Degus will keep themselves very clean, but in order for them to do this, you will need to provide your degus with a dust bath several times a week. 

Like chinchillas, the degu will roll around in the dust to clean his fur; this gets rid of any oils and dirt and keeps the fur in top condition. 

You must never attempt to bath your degu with water as their fur will not dry properly.

Always check your degu’s teeth — they grow continuously, so as long as they have plenty of gnawing blocks / mineral stones and other chewable goodies to nibble on, their teeth should stay nice and trim.

Is your degu healthy?


Providing that your degus are well socialized, get plenty of exercises, have a regular diet and live in hygienic conditions, they should live healthy, happy lives. 

Your degus should always be:

  • Alert
  • Have bright, clear eyes
  • Clean ears
  • Glossy fur
  • Clean tail.

Keep an eye out for:

  • Discharge from the nose
  • Difficulty breathing (this can be a sign of respiratory problems)
  • White teeth — white teeth indicate vitamin A deficiency (teeth should be yellow)
  • Whitening of the eyes can be a sign that your degu has diabetes.

Your degu should have access to a dust bath a few times a week to keep his fur coat in good condition.
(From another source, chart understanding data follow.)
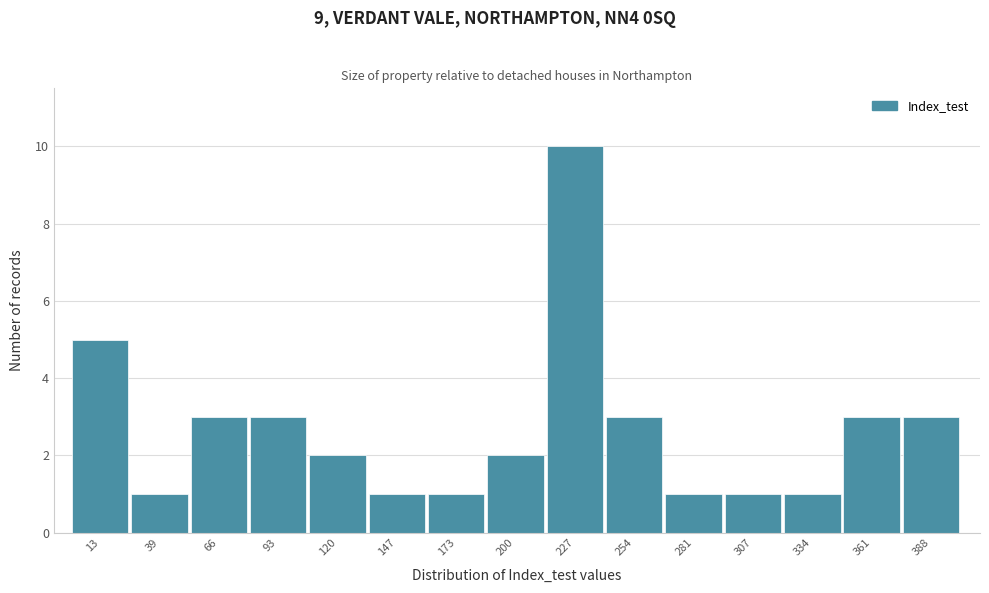

Reading right to left, transcribe all the data shown in this chart.

3	3	1	1	1	3	10	2	1	1	2	3	3	1	5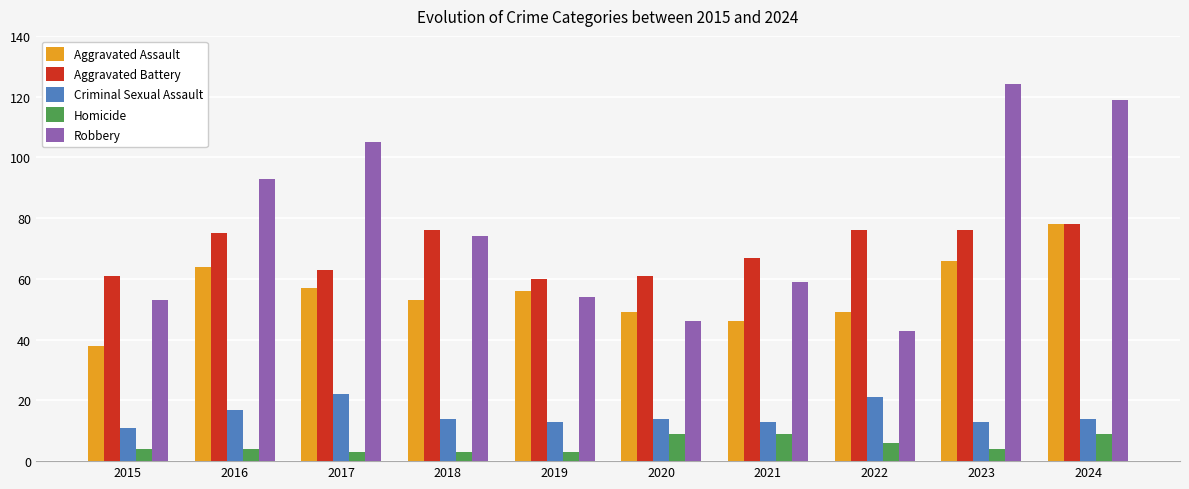

Which series has the widest spread of values?

Robbery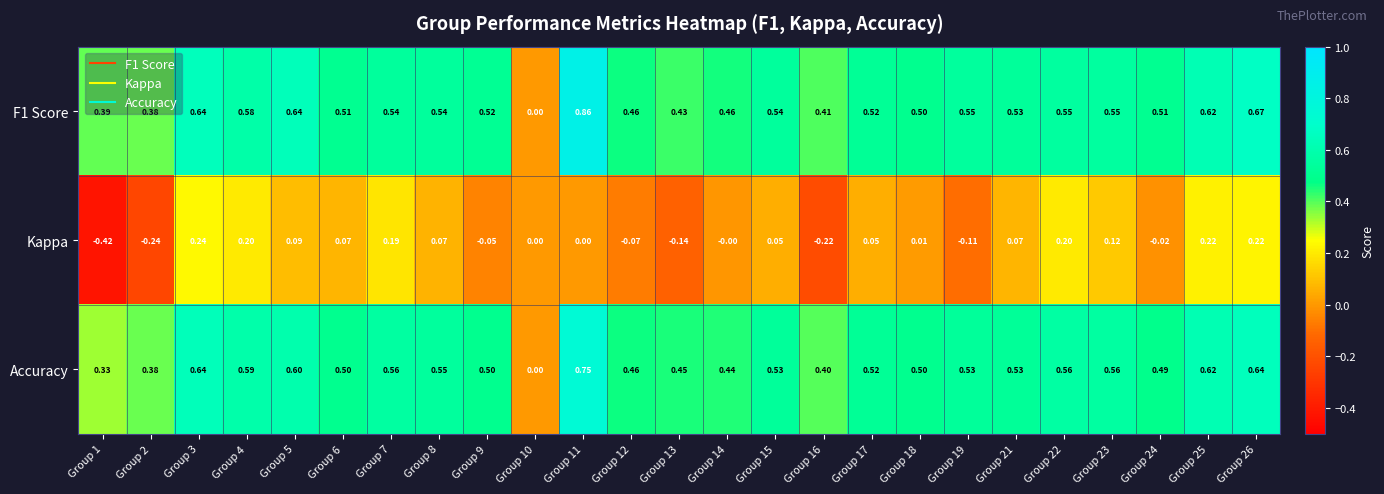

Which series changed the most between Group 3 and Group 8?

Kappa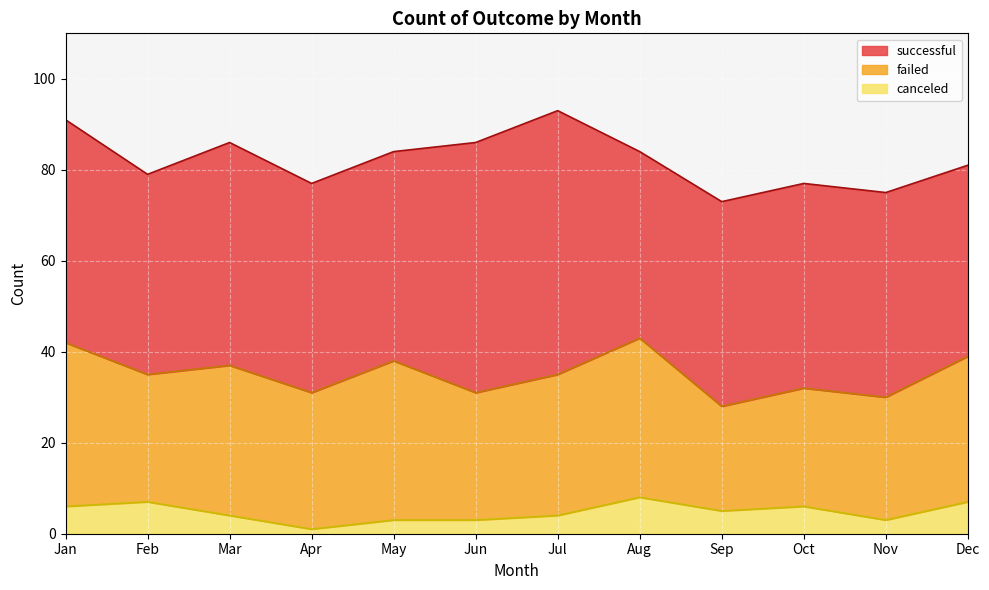

Is the value of canceled at Jan greater than the value of failed at Apr?

No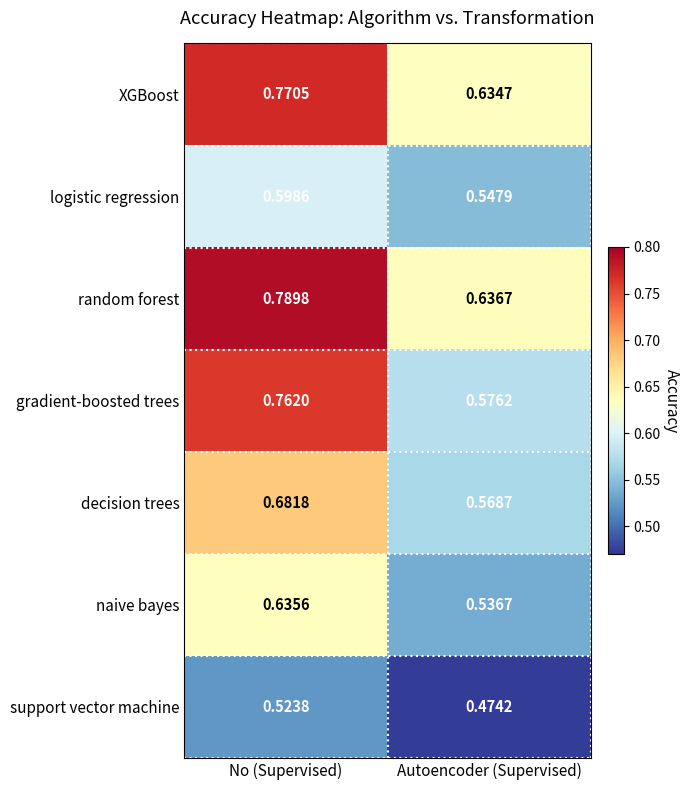

Which series has the largest total across all categories?

random forest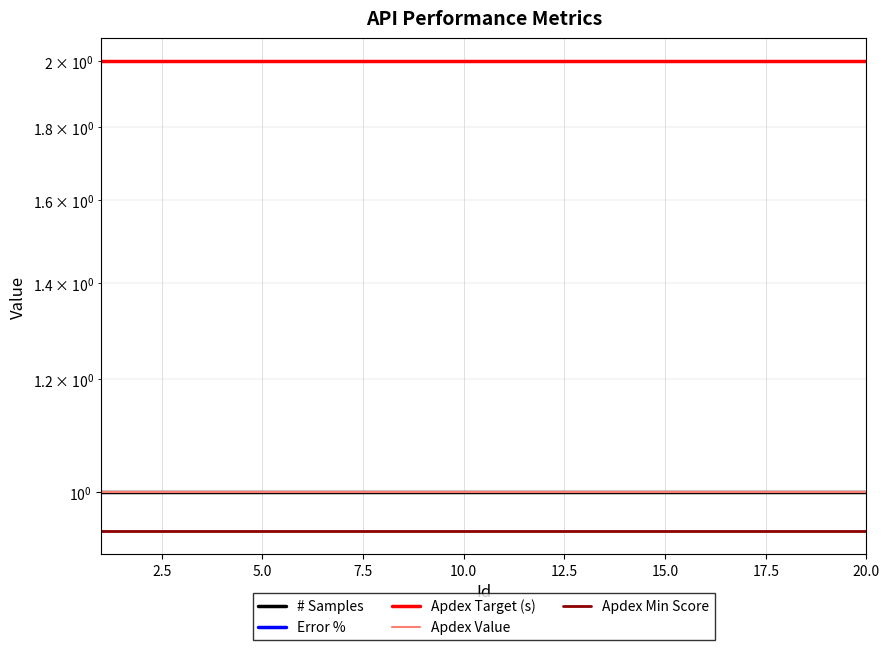

What is the maximum value for Apdex Value?

1.0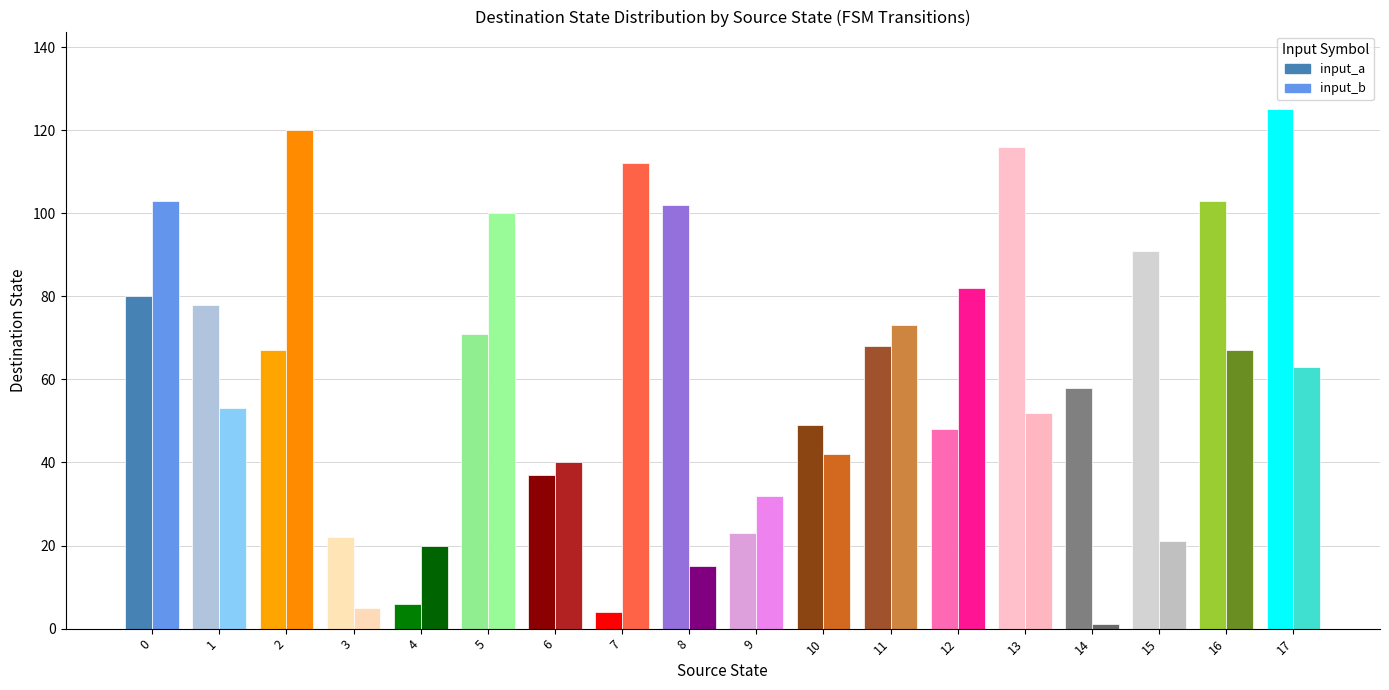

How many data points in source_state are above 9?

16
Dust baths keep their coats clean and shiny. 

You shouldn’t attempt to bathe a degu with water as their fur may not dry out properly and could cause skin problems.

Always make sure that your degus are cool enough; if the room temperature gets any higher than 20°C, they will overheat and are likely to suffer from heatstroke. 

Degus are prone to certain illnesses such as:

  • Diabetes mellitus — this is a result of rich, sugary foods.
  • Cataracts — usually occur if your degu has diabetes.
  • Pneumonia — if your degu is wheezy, has a runny nose, or struggles to breathe, consult a vet straight away.
  • Overgrown teeth — always provide your degus with things to chew and gnaw on; their teeth constantly grow, so it’s essential they are kept trim.
  • Tail slip — never grab your degu by his tail. They can slip the skin off their tail when grabbed at the base.
  • Tumors — like most rodents, degus can develop tumors. The risk of tumors increases with old age. Always check for any lumps and bumps.
  • Diarrhea — diarrhea is usually caused by excess green vegetables. Consult your vet if your degu has diarrhea for more than 24 hours.

Always seek the professional advice of your vet if you are concerned about your degus’ health.